Consigne
Poursuivez l'entretien avec Claude Wiseler à partir de sa dernière question.

Entretien à lire
- - - -

Claude Wiseler n’est pas un partisan de la décroissance, mais d’une croissance maîtrisée. (Photo: Patrick Galbats)

Claude Wiseler n’est pas un partisan de la décroissance, mais d’une croissance maîtrisée. (Photo: Patrick Galbats)

Claude Wiseler, en 2013, le CSV était arrivé en tête du scrutin et il s’est retrouvé éjecté du pouvoir… Qu’est-ce qui peut empêcher aujourd’hui que cela se reproduise?

«Rien… sinon les électeurs! J’espère qu’ils voteront de façon claire pour que cette coalition ne puisse pas repartir pour un nouveau mandat. Je vois bien que les partis qui la composent sont en désaccord sur un grand nombre de points, qui vont de la croissance à l’écologie en passant par la politique étrangère… Mais je les entends aussi dire partout qu’ils voudraient prolonger cette coalition pendant cinq ans. Moi je ne veux pas, pour mon pays, de cinq années de couacs supplémentaires. 

Le DP, le LSAP et Déi Gréng sont-ils pour vous des adversaires ou d’éventuels partenaires? 

«Je ne pense pas en termes d’adversaires, mais plutôt de concurrents politiques. Et comme le système politique luxembourgeois que j’adore le permet, chacun d’entre eux peut être demain un partenaire, c’est évident. Quand je regarde leurs programmes, je vois des points de convergence et de différence avec les trois. Je n’ai donc aucune préférence.

Pas d’exclusive, ni de personnalités écartées a priori non plus?

«Non. J’essaie de garder des ponts politiques et personnels avec tous les représentants des grands partis démocratiques parce que je considère que pour construire une coalition, il faut établir une relation de confiance. Si on part avec des ennemis personnels, ça ne marchera jamais.

Vous voyez des hommes d’État dans chaque parti?

«Je vois des partenaires de discussion.

Que faut-il comme qualités ou compétences pour être Premier ministre?

- - - -

Entrées extraites
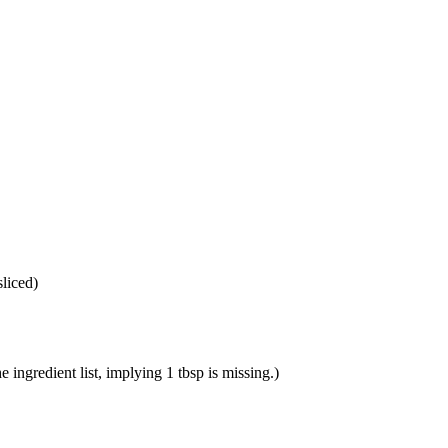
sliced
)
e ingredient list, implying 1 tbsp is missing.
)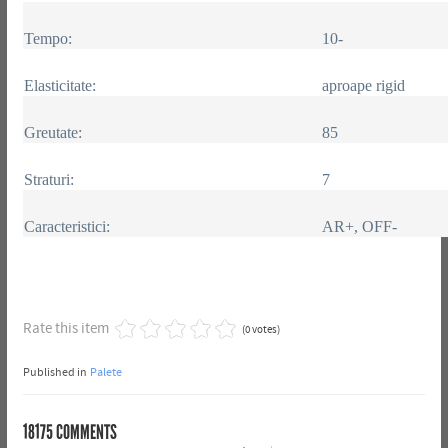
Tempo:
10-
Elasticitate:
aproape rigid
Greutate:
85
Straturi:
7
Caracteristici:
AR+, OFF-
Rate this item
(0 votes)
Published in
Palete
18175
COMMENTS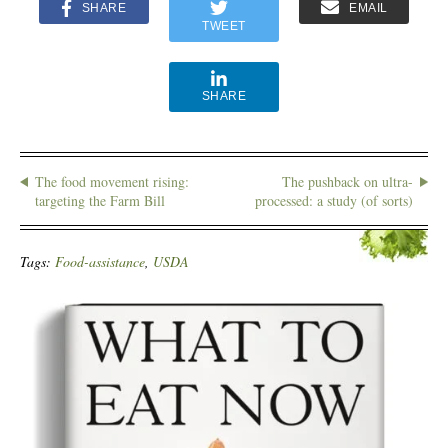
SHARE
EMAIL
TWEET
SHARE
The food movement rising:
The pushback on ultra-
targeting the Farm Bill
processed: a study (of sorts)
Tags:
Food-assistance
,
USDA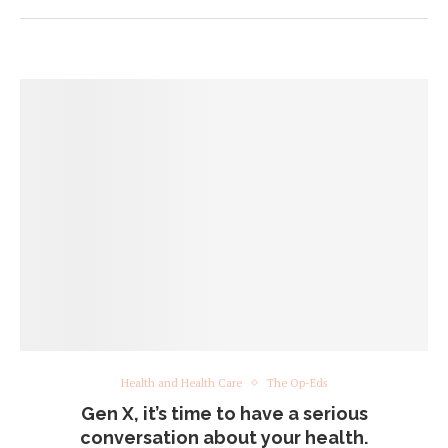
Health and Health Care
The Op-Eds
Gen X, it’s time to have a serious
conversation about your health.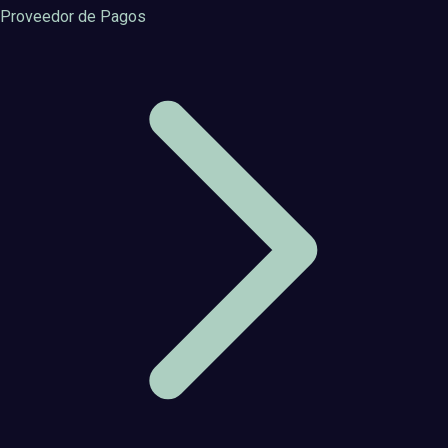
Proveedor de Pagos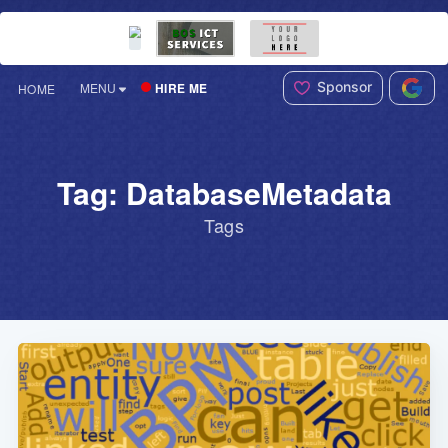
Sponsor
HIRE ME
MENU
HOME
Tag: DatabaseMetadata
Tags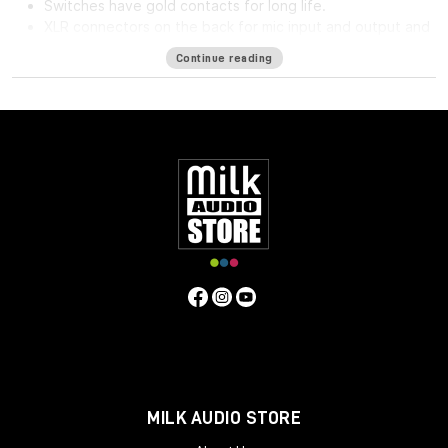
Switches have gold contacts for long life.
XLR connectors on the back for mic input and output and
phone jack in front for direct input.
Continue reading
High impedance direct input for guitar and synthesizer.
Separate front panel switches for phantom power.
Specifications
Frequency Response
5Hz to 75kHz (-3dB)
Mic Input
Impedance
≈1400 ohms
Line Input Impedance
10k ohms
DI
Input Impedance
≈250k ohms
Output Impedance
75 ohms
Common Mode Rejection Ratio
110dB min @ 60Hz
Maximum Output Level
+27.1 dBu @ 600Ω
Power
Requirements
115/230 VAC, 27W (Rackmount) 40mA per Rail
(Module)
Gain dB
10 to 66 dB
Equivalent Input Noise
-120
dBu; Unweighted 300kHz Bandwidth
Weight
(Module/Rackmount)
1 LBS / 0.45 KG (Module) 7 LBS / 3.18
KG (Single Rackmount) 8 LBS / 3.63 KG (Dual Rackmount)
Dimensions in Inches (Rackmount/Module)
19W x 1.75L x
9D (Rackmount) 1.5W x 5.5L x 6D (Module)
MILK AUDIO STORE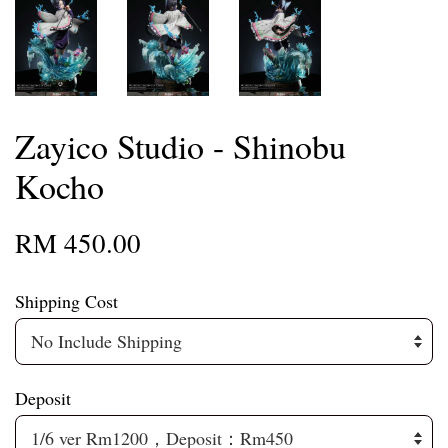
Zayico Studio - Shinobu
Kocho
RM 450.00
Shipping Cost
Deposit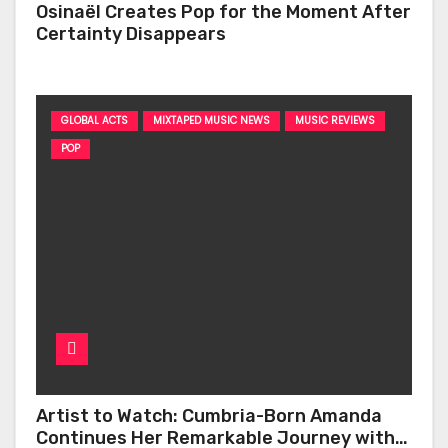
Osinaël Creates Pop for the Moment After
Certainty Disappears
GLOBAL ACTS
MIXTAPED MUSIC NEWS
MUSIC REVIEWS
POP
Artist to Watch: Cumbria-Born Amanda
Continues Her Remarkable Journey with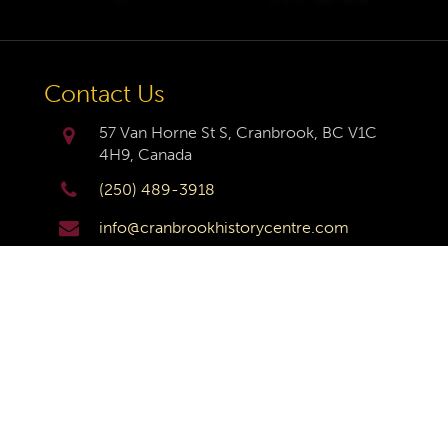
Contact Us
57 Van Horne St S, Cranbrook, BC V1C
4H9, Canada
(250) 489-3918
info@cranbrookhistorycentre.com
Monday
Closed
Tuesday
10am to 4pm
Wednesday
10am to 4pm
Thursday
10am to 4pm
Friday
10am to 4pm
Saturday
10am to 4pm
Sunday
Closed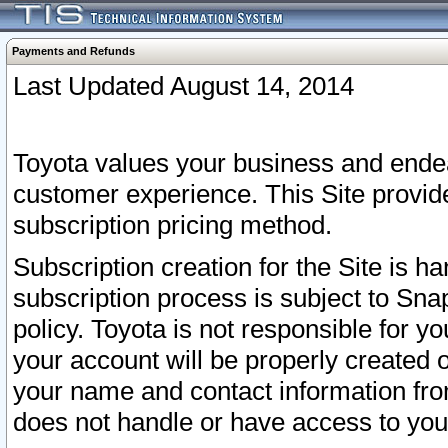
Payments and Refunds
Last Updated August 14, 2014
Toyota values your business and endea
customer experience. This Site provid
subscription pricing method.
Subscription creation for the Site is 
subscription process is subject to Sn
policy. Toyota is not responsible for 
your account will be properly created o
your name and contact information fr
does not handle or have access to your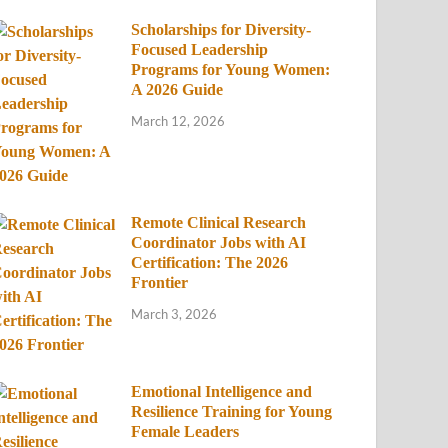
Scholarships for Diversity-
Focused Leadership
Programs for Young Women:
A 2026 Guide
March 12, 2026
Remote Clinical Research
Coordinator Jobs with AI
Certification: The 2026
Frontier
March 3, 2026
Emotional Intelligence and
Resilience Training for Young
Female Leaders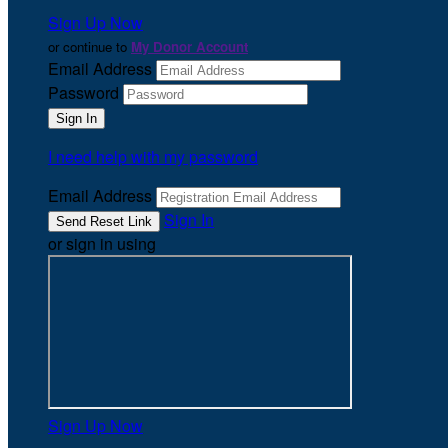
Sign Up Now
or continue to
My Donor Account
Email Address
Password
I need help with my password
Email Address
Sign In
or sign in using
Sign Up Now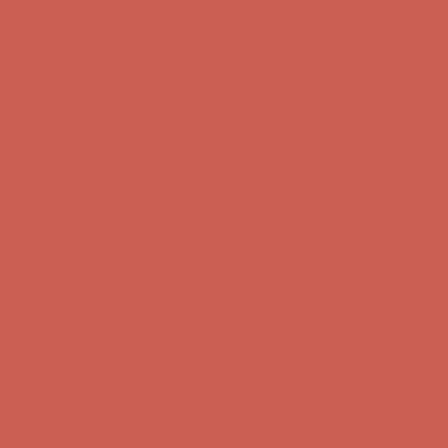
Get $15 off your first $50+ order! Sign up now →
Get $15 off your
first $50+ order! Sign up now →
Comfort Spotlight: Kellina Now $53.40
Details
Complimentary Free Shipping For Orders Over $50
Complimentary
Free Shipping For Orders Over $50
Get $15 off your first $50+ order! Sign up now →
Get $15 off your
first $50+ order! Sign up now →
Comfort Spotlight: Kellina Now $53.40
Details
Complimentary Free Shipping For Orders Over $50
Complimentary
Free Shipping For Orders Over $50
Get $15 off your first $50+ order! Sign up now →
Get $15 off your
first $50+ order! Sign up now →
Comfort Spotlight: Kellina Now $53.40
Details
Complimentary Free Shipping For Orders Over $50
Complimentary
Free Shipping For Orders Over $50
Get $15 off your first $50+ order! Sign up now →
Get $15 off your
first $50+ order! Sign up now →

- - - -

Votre réponse
«Difficile de rester objectif! [Rires] Je sais ce que j’attends de moi: une connaissance approfondie de la situation et des dossiers, une vision pour le pays, un plan des principales réformes à conduire. Il très important d’être calme et d’avoir du recul, surtout dans les situations difficiles. Enfin, il faut pouvoir trancher, sans être agressif ni brutal. 

Ce côté calme vous vaut parfois d’être qualifié d’hésitant…

«C’est la contrepartie de mon caractère. Je n’ai pas besoin de crier pour décider ou pour me faire entendre. On peut dire les choses avec fermeté, mais avec la correction et la civilité nécessaires. Je n’aime pas les gens qui gueulent et qui insultent. Je n’ai pas besoin de ça. 

L’ADR n’est pas un sujet pour moi, car sur un certain nombre de principes, comme l’Europe ou l’intégration, nous ne pouvons pas nous retrouver. C’est très clair.

Claude Wiseler, candidat pour les législatives (CSV)

Il ne faut pas forcément être un tueur en politique?

«Il faut savoir ce qu’on veut et comment l’obtenir. Mais on peut y arriver dans 99% des cas avec de la persuasion ferme. 

Vous avez parlé tout à l’heure des représentants des grands partis démocratiques pour désigner d’éventuels partenaires de coalition. Vous en voyez d’autres?

«Pour faire une coalition, non, je ne vois pas. L’ADR n’est pas un sujet pour moi, car sur un certain nombre de principes, comme l’Europe ou l’intégration, nous ne pouvons pas nous retrouver. C’est très clair.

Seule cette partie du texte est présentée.